## PROBLEM
Scan the records for the word "dasharray". Copy each line that includes it.

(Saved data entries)
···
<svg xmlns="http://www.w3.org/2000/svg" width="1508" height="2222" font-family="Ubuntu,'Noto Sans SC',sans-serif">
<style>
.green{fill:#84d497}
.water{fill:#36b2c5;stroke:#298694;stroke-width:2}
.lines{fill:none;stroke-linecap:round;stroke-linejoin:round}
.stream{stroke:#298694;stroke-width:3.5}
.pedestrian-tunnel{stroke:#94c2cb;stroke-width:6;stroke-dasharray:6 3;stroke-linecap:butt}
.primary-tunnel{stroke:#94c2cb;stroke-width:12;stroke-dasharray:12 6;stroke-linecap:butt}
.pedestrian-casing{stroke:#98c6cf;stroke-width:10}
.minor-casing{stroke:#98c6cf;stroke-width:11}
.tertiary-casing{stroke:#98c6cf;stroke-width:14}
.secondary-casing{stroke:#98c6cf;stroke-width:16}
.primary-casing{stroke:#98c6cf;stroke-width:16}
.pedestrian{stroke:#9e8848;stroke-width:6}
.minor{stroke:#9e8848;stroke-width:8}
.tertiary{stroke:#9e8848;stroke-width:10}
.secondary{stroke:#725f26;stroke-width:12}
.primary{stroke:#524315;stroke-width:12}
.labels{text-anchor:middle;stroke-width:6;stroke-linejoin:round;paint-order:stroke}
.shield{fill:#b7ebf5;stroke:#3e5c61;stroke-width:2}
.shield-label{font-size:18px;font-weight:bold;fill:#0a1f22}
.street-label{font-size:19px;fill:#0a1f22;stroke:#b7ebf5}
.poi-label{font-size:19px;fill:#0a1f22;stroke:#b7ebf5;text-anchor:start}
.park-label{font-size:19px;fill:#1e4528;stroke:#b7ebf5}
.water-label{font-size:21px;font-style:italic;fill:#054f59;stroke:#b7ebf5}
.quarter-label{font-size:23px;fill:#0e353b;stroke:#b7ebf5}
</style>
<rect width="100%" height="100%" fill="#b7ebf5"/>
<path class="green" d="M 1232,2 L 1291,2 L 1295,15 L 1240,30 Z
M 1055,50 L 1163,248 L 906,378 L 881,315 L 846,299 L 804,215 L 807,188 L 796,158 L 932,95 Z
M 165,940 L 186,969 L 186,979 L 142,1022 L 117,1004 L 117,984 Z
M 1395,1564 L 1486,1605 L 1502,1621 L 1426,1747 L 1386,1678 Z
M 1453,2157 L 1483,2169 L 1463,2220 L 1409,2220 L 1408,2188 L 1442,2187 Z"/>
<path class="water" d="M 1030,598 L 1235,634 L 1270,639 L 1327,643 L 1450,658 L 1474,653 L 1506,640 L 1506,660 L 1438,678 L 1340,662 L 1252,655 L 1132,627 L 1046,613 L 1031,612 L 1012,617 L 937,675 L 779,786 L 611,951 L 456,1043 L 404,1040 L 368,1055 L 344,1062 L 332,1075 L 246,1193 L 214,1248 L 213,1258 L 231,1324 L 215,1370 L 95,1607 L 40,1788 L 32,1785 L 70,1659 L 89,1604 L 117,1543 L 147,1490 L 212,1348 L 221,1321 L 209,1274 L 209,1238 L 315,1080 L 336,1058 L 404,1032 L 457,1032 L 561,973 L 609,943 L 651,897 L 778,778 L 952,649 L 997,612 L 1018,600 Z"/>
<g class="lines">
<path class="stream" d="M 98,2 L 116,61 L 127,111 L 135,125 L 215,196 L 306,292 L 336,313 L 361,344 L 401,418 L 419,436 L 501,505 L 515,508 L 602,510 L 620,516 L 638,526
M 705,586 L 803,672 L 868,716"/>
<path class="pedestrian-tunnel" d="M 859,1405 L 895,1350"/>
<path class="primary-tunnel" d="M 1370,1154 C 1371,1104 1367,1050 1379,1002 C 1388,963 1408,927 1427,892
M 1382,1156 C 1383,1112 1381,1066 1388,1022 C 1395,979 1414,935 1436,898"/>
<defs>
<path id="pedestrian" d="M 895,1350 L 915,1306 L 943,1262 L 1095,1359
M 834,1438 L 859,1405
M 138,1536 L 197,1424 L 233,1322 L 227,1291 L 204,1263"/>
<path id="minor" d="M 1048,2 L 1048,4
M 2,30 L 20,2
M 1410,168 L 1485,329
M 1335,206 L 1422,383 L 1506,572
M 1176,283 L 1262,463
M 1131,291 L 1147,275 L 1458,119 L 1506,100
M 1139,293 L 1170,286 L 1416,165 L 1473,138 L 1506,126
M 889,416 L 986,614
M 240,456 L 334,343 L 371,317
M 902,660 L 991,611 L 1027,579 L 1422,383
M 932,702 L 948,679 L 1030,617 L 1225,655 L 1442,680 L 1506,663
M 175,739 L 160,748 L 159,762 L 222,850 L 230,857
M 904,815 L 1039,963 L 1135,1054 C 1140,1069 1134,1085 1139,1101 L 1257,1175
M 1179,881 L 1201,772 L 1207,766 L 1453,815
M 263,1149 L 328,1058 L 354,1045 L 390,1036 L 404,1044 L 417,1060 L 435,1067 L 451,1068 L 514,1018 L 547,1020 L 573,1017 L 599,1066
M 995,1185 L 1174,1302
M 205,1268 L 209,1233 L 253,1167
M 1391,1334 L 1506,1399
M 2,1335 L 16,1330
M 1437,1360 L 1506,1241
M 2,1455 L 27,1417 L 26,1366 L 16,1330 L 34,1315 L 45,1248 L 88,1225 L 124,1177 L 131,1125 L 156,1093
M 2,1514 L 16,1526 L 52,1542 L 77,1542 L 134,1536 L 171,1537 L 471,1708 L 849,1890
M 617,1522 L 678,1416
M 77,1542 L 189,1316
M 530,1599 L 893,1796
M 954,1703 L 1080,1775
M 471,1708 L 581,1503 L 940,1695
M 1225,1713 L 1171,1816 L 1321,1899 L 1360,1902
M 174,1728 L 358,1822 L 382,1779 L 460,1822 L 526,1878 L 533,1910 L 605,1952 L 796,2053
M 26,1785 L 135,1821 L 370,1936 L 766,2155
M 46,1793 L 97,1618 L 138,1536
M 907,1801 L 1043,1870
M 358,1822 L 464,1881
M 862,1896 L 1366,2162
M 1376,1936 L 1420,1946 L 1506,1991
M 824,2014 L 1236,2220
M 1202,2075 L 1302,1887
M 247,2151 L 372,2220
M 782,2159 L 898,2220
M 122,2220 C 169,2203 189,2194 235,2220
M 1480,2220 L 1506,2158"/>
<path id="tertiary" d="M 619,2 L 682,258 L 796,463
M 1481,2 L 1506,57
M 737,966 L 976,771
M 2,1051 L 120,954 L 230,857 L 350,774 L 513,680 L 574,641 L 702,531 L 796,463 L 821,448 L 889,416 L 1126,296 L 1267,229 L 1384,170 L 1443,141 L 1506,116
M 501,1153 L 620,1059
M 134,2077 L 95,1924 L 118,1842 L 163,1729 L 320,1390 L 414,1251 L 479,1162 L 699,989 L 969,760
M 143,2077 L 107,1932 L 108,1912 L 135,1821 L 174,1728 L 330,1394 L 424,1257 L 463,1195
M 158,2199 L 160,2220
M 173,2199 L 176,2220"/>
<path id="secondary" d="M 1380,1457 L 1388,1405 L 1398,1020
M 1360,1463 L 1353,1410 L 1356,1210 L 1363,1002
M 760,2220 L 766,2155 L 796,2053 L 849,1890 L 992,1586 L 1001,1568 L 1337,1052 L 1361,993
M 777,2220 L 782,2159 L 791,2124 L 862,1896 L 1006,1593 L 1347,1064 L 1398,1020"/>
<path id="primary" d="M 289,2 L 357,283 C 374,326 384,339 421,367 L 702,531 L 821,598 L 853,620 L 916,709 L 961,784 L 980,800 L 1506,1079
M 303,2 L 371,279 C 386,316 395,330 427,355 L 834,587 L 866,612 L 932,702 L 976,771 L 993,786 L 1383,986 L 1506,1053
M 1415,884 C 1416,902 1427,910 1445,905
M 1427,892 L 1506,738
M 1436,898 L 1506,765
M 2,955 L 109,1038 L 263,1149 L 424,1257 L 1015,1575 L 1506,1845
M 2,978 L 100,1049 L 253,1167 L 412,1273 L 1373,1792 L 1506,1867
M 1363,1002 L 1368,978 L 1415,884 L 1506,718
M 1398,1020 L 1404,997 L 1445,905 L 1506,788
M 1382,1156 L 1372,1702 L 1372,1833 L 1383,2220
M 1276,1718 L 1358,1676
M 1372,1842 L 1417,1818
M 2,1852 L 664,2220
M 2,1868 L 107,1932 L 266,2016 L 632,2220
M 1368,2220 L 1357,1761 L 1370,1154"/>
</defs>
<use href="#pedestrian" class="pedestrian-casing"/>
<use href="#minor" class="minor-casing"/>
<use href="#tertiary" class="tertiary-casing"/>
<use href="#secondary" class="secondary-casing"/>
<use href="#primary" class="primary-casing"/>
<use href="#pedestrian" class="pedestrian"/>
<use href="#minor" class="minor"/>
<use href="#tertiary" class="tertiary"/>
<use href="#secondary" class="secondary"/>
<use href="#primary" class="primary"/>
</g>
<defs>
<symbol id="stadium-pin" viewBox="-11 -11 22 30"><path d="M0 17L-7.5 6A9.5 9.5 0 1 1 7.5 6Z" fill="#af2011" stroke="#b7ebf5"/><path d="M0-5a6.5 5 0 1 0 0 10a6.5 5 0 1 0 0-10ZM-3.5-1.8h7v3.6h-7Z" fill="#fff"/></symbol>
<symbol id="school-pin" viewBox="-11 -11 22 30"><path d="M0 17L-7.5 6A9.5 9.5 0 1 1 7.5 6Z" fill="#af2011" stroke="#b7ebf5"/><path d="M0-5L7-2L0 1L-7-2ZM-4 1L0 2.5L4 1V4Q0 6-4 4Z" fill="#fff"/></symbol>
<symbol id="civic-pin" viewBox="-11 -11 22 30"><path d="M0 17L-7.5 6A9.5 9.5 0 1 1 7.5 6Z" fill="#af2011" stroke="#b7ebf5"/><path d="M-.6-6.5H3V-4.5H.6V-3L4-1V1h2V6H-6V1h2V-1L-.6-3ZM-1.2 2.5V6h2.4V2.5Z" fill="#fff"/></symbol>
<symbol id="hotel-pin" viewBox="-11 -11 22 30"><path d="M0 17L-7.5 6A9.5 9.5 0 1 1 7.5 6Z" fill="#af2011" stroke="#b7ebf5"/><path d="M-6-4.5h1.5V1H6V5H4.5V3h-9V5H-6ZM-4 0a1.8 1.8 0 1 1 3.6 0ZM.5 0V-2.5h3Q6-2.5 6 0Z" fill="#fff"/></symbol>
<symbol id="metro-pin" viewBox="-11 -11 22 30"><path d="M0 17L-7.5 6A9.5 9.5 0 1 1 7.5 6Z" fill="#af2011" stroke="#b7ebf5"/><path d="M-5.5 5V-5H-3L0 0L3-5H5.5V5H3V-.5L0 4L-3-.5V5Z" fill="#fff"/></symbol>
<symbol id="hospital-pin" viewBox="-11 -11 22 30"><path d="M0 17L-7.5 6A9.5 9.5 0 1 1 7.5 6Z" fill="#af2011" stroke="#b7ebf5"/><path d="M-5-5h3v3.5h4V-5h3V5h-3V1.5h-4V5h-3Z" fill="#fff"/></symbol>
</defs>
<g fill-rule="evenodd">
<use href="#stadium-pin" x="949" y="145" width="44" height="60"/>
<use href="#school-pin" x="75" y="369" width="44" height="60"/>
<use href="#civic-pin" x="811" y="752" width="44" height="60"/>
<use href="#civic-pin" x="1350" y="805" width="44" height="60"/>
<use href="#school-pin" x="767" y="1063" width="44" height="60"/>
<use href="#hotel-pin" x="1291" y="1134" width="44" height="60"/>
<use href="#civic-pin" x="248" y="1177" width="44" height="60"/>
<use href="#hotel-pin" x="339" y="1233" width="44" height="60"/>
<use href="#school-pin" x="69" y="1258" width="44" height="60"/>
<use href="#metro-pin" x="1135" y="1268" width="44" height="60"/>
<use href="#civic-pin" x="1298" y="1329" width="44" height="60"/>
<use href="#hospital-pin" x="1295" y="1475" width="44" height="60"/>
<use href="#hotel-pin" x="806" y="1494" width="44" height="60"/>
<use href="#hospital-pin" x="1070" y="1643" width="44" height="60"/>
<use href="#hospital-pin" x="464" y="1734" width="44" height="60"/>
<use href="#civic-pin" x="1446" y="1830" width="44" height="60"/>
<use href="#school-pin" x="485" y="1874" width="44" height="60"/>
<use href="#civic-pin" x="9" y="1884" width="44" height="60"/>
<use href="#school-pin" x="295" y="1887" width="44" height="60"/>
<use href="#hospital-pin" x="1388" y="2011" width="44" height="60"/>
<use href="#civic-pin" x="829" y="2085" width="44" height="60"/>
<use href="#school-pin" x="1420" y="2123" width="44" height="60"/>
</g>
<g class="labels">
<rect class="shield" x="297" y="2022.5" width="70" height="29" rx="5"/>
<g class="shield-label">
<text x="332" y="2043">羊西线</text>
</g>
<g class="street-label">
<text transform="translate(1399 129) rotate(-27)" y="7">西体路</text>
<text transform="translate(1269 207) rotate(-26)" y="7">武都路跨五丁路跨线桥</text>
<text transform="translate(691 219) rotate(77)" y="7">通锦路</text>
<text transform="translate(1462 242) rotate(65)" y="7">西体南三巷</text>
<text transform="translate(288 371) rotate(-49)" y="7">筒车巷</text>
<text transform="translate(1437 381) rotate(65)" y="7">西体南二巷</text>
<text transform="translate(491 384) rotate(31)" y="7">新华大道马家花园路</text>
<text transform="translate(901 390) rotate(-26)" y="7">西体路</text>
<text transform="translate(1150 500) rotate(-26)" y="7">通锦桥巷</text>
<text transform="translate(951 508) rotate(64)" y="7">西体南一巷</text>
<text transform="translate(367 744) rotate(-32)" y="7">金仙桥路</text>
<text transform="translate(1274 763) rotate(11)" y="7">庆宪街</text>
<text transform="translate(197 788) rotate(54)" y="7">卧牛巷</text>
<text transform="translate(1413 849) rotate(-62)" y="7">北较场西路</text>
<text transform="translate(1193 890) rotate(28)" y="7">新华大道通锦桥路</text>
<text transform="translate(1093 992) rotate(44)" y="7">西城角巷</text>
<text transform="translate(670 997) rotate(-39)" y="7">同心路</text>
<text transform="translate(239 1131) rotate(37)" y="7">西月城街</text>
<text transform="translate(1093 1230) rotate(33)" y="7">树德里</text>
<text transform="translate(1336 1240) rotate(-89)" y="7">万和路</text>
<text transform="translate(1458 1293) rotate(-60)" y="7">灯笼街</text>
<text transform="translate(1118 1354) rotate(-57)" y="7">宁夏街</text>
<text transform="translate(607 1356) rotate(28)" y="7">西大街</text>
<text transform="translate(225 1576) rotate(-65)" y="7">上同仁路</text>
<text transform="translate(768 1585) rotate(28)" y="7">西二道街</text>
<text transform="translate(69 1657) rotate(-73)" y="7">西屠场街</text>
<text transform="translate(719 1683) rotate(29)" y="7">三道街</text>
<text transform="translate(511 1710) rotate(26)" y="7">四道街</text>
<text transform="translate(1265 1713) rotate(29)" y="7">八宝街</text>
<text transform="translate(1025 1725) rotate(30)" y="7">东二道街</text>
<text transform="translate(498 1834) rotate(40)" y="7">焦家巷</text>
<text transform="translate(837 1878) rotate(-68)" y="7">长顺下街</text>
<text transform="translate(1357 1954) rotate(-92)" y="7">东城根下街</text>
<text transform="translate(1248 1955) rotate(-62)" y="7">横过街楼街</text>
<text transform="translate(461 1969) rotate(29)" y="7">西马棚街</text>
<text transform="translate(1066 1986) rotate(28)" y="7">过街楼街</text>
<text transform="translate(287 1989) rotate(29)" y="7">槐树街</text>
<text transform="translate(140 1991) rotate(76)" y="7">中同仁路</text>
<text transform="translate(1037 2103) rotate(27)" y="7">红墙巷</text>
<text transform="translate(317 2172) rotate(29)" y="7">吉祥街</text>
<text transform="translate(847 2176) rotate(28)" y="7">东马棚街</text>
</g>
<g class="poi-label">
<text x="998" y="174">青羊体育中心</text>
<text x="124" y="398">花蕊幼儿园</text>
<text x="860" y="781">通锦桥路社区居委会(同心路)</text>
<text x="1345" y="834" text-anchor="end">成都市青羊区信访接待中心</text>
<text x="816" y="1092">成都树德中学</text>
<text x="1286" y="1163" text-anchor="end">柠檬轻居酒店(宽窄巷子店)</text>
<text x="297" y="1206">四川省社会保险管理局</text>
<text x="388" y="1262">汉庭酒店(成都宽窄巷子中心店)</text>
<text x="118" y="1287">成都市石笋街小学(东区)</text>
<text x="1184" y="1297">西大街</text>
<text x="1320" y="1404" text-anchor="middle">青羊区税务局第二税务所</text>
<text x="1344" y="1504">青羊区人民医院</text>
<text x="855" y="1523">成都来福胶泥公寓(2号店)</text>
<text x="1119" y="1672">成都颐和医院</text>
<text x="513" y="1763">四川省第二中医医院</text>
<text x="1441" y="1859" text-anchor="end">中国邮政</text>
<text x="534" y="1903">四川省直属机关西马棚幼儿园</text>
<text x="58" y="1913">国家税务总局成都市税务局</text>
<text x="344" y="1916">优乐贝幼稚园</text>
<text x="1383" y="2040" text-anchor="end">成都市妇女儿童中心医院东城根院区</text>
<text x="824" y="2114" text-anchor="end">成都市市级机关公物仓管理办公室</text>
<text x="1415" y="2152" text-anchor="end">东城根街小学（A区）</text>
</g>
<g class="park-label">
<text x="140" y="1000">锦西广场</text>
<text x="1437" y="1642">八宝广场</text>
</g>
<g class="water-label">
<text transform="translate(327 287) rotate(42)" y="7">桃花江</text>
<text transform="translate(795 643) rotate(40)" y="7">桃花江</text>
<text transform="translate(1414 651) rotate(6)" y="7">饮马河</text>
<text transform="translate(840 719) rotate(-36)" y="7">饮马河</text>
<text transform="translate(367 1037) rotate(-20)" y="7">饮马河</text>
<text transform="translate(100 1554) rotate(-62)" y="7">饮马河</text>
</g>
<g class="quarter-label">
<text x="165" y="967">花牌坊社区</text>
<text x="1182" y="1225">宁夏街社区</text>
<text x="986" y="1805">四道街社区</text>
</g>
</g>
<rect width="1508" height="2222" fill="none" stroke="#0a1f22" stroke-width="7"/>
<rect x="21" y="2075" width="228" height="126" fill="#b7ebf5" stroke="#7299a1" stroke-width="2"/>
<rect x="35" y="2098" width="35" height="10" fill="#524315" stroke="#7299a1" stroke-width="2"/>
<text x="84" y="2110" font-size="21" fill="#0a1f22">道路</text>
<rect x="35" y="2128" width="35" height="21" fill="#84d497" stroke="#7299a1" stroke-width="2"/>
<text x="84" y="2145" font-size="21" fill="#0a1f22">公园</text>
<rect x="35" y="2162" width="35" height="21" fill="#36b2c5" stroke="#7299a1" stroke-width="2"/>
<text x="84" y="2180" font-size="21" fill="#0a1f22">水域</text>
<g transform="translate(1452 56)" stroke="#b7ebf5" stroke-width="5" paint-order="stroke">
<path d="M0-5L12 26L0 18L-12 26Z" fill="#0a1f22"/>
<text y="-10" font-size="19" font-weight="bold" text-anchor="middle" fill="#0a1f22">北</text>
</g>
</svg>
···
## RESULT
.pedestrian-tunnel{stroke:#94c2cb;stroke-width:6;stroke-dasharray:6 3;stroke-linecap:butt}
.primary-tunnel{stroke:#94c2cb;stroke-width:12;stroke-dasharray:12 6;stroke-linecap:butt}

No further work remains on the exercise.